"The chunky 3 pounder was in my grasp. Today, that same bucketmouth is there in the photo album, and even more importantly, etched every bit as clearly in my bass fishing memory."
Bill Rivers, Ontario Fisherman Magazine.
Located approximately 22 miles northwest of the
Lake St-John airbase (near Orillia, ON), Lone Lake is one of seven outpost lakes serviced
by Stanton Airways featuring Southern Ontario fly-in bass fishing.
The comfortable and spacious 6-man camp there is equipped with propane
appliances, boats & motors, a complete kitchen, wood stove and bunk
beds.
Lone Lake is a small, 2-mile long, tannin-stained, clear-water
lake and home to a healthy population of largemouth bass which occasionally
reach five pounds. More typically, however, bass will measure in
between 1 and 3 pounds, with very few smaller fish also showing
up. Our experience suggested that Lone Lake offers more of a quality
than a quantity bass fishery.
Lone Lake offers limited shoreline cover, some wood and a few distinct
deep weedlines to probe with either live baits or artificials. The
use of frogs, leeches, crawfish and real worms is a time-honoured,
proven and popular approach to catching big bass. Remember to check
MNR regulations regarding live bait before bringing live baitfish
or craws to any lake.
Lone Lake does not offer many classic live-bait spots - out
from beaver lodges, fast breaking points, mid-lake shoals or extensive
weedbeds. Instead, the best locations for presenting a tempting
live-bait offering are the distinct weedlines / breaklines that
parallel a select few shoreline stretches. At these locations, the
weedlines end abruptly and the bottom falls away sharply at the
8 or 9-foot contour.
Live-bait caught fish, when deeply (gut) hooked, do not make good
release candidates. Keep any fish that bleeds profusely or does
not resuscitate immediately. Limit your catches when fishing live
baits, switching over to artificials once you have caught enough
for shore lunch or located an active school of fish.

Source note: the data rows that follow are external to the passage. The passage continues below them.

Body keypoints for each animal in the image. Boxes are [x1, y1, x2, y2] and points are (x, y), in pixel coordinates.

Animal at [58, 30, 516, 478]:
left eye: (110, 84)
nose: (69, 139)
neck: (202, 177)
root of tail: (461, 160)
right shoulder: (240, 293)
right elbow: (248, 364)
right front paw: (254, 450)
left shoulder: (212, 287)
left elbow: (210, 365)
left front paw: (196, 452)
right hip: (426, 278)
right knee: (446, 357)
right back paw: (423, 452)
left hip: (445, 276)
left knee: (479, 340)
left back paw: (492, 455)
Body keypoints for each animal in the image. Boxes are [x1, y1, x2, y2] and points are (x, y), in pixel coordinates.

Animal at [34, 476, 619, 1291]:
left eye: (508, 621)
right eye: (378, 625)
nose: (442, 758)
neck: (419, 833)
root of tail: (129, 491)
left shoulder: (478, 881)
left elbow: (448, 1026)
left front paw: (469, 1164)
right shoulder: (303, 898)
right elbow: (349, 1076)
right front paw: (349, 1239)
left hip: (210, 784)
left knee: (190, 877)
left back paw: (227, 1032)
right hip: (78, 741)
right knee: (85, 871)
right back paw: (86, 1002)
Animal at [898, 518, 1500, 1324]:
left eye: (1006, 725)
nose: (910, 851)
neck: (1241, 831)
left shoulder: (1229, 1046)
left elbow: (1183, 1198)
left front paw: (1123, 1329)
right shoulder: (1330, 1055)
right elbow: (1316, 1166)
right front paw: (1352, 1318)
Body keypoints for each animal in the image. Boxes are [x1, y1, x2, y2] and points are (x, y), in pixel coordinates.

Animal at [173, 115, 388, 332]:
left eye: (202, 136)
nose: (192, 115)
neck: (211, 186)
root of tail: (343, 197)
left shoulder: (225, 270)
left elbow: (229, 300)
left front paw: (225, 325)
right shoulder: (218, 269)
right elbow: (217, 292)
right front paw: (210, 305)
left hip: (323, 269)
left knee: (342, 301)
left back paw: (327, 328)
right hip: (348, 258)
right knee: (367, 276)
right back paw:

Remember, "Limit
your kill, don't kill your limit".
For largemouth bass, today's soft plastic "creature" baits - worms, lizards, craws, frogs, slugs - are hard to beat.
If smallmouth are available, add plastic minnows, leeches, "tubes",
hellgrammites and twistertail grubs to the list. Fished on a mushroom
jig, rigged Texas-style (weedless) or used as a trailer on a flippin'
jig, spinnerbait or spoon, creatures catch bass. Work these baits
over the weed tops, next to stumps and logs, or at the base of a
weedline, and bass will greedily respond.
Another exciting and productive strategy for back-lakes bassin'
is the topwater approach - twitchbaits, buzzbaits, poppers & chuggers,
prop baits, "creatures" and "bass bugs". Indeed, for many anglers,
it just isn't bass fishing if it isn't topwater. The absolute best
times to take the topwater approach include the early morning, evening,
and darkness periods, as well as grey / overcast days when there
is a slight ripple on the surface and bass are active. At these
times, a minnow-imitating bait outperforms all others. If bass are
surface shy or spooked, switching to a salt & pepper tube jig or
a 4-inch weighted Slug-Go will usually tempt bass into taking the
bait.
A
second proven hard-bait approach for bass is casting spinnerbaits,
crankbaits or spinners. Many times, many places, a small white spinnerbait,
lipless rattlin' minnow, # 3 in-line spinner, or crawdad-pattern,
lipped crankbait is all that's needed to generate some hard hitting
bass action.
Lone Lake, like many cottage-country lakes, features many small
back bays with shallow water (less than 6 feet deep) and lined with
a common variety of overhanging brush. Often littered with stumps
and / or sunken logs and sporting scattered mats of lily pads, these
small sites offer great early or late-in-the-day bassin' hotspots,
no matter what the approach. Work these back bays quietly, slowly
and thoroughly.
In small lakes like Lone Lake, bass populations could not withstand
the ongoing harvest of big fish, but, as observed in recent years,
keeping fish is no longer the rule, but the exception
- and there are still plenty of big bass in the swim at Lone Lake.